As if raising the ante, “kung may brain ka”, he qualified during the CNN presidential debate last Sunday, ,not betraying on his vast face if he was joking or if he was serious. It could have been selective indictment. He also forgets what is truer: that the shortest distance between two points is the straight line. Context, or excuse, can just be pretext for not knowing the right one. Neuron highways are key.

Presidential debates are supposed to be tough. Which means, the candidates cannot leave their brains home without them. And even if they don’t, somehow their answers in the nitty gritty reveal how much grey matter lies in between their ears. But woe to the aspirant who decides not to show up , for netizens will have a field day. One of them excoriates with two liners, like a Japanese haiku. “ The empty podium means an empty mind. The empty podium means empty promises.”

One interesting portion of the debate was when the numbers 11.7 trillion were displayed on the background screen. All the aspirants, except Manila Mayor Isko Moreno, correctly defined the numbers as the country’s total debt. Moreno’s saw differently: he defined the figures as ” challenge”.

Was Sen. Manny Pacquiao overreaching or worse, in over his head, when he said that he would haul all the corrupt in government and put them together in a mega jail he would still build in three months after he assumes office? Lacson was being more Kennedyisque and realistic in saying he hates deadlines although he planned 100 days of massive government cleansing. Duterte was more conservative: he only needed six months . Where are we, by the way, in his grandiose plan, with three months left to goodbye?

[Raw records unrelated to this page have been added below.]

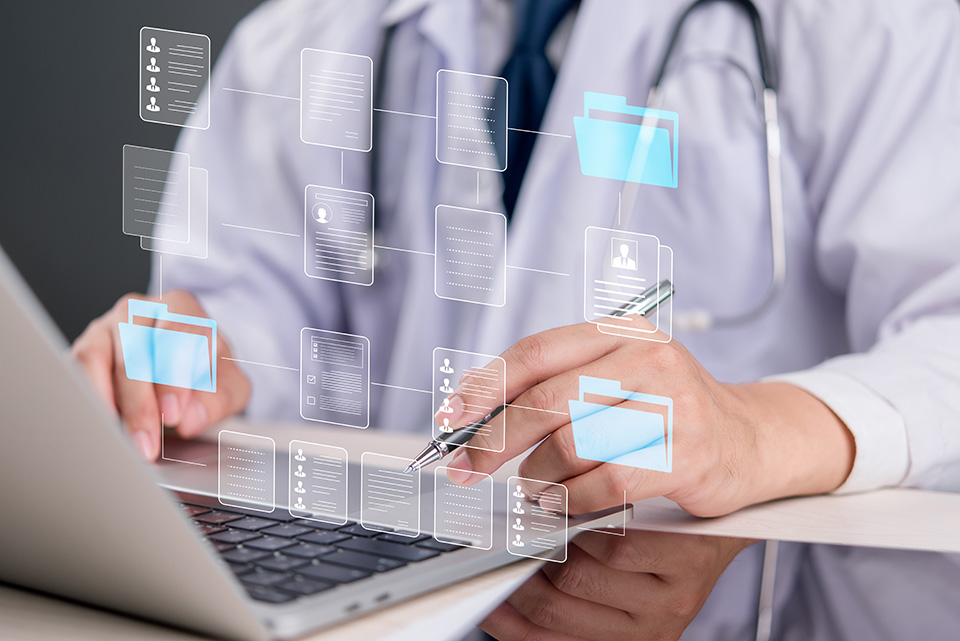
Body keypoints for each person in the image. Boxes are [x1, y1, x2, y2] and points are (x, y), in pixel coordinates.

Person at [71, 0, 960, 639]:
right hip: (387, 594)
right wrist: (188, 352)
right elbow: (253, 312)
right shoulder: (306, 33)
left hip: (749, 598)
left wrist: (756, 429)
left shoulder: (879, 22)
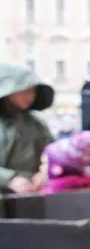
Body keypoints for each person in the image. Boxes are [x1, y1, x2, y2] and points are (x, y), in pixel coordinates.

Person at [0, 63, 54, 194]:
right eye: (24, 91)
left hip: (31, 194)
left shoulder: (36, 124)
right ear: (8, 92)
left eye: (33, 91)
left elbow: (52, 152)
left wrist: (45, 172)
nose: (30, 97)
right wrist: (9, 179)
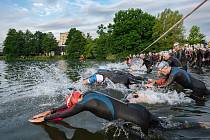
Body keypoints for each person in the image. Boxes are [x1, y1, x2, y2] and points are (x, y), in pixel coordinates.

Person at [29, 90, 160, 135]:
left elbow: (63, 114)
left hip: (138, 121)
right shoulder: (88, 94)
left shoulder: (83, 104)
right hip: (140, 110)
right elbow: (67, 106)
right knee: (164, 126)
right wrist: (50, 110)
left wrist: (45, 119)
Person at [145, 61, 210, 99]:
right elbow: (164, 80)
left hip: (198, 88)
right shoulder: (173, 70)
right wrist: (154, 82)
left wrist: (153, 86)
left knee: (193, 104)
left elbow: (166, 84)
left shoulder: (174, 73)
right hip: (199, 85)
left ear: (166, 67)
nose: (162, 73)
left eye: (162, 71)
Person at [83, 70, 147, 88]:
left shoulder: (95, 77)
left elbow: (91, 80)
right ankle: (146, 80)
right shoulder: (99, 72)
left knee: (131, 83)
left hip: (115, 77)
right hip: (116, 72)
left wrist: (83, 83)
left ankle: (147, 84)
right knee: (133, 78)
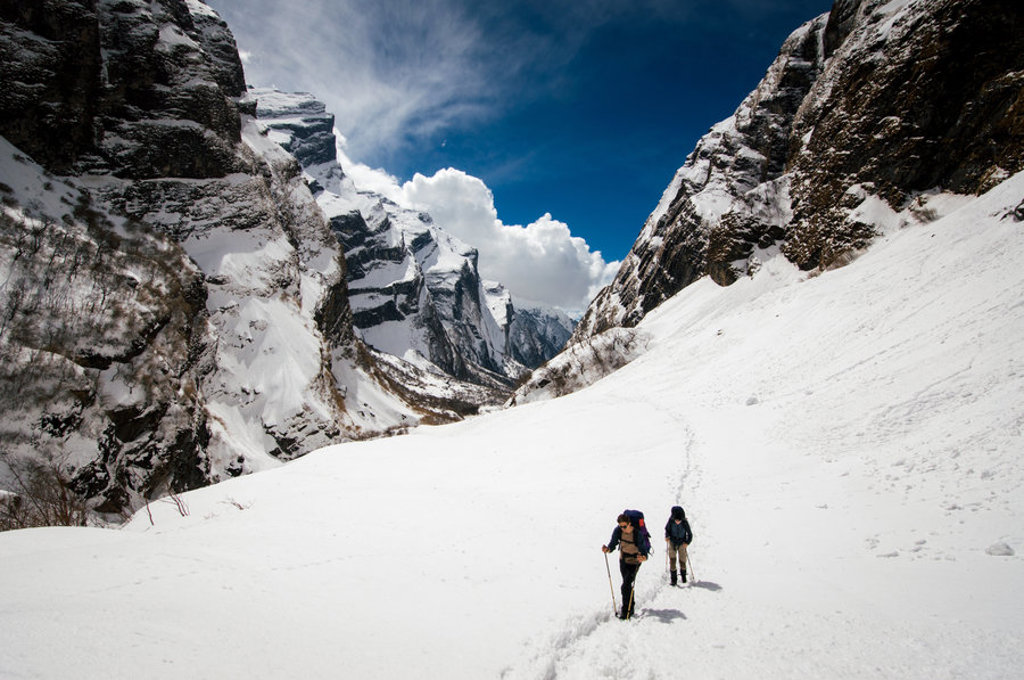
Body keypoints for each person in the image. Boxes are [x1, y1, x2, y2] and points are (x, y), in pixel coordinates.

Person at [602, 513, 649, 619]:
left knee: (626, 585)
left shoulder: (637, 534)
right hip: (623, 559)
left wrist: (644, 557)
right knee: (627, 584)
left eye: (624, 526)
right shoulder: (618, 531)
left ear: (629, 523)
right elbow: (613, 543)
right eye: (620, 526)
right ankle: (630, 608)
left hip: (635, 561)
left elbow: (643, 549)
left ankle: (625, 612)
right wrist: (608, 549)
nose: (622, 528)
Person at [665, 505, 693, 586]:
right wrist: (667, 536)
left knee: (682, 560)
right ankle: (673, 579)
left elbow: (690, 534)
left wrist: (687, 542)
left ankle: (683, 576)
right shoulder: (670, 521)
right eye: (676, 520)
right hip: (672, 542)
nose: (677, 522)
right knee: (672, 560)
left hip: (681, 543)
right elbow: (667, 529)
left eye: (679, 520)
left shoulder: (684, 522)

In his inaugural address, the late American President John F. Kennedy understood that his task “will not be finished in the first 100 dass, nor in the first 1,000 days , nor in the life of this administration, nor in our lifetime in the planet.” Yet, Kennedy was said to have America’s “best and brightest’ in his administration romanticized like the Camelot legend .

Robredo was no less realistic, but she gave herself two years into her presidency when her impact would be felt. The vice president has been endorsed, like no other, by the country’s crème de la crème in government and the private sector from where she could form her own Cabinet. In other words, she had the reason to be fully confident about the quality of her government in terms of integrity, expertise and character. Neurons, too.

More than two centuries ago, the British philosopher John Mills warned of the possibility of electing people of low-intellect (less neurons) in a representative government. “Deficiency in high mental qualification is one to which it is generally supposed that popular government is liable to a greater degree,” he wrote.

Former First Lady Imelda Marcos knows the importance of neurons. Some people, she once said, are just smarter than others. Former Sen. Serge Osmena recently named names as to who were the brighter, ergo luckier, ones during her dictator-husband’s regime. Some of them are still alive and kicking, spreading the dubious narrative of “a golden age” that never was. Neurons can be a problem, too.

The recent political debates, or what pass for such, have distilled at least two things. One, the best Filipinos, not exactly the brightest, are not in government, but somewhere else—in the private boardrooms or in the boondocks. Two, we haven’t been that neurotically sound at choosing the best that are available to lead us into the proverbial promised land.

There is a pervasive sense of déjà vu , even as the public debates clarify and sift, as it were, our choices of the country’s next leaders. The one who has made himself scarce in intelligent debates appears to have the edge. A long time ago, it was said that the Philippines had a population of 35 million nincompoops ruled by one SOB. Will lightning strikes twice in the same place?

The debates are no zero-sum exercises.. More and more people are getting uneasy, even alarmed, by his deliberate absence. Will the voters summon their neurons in time?

Montemayor’s honest-to-goodness question might as well be addressed to the more than 60 million voters who will choose the next president on May 9. There’s still time.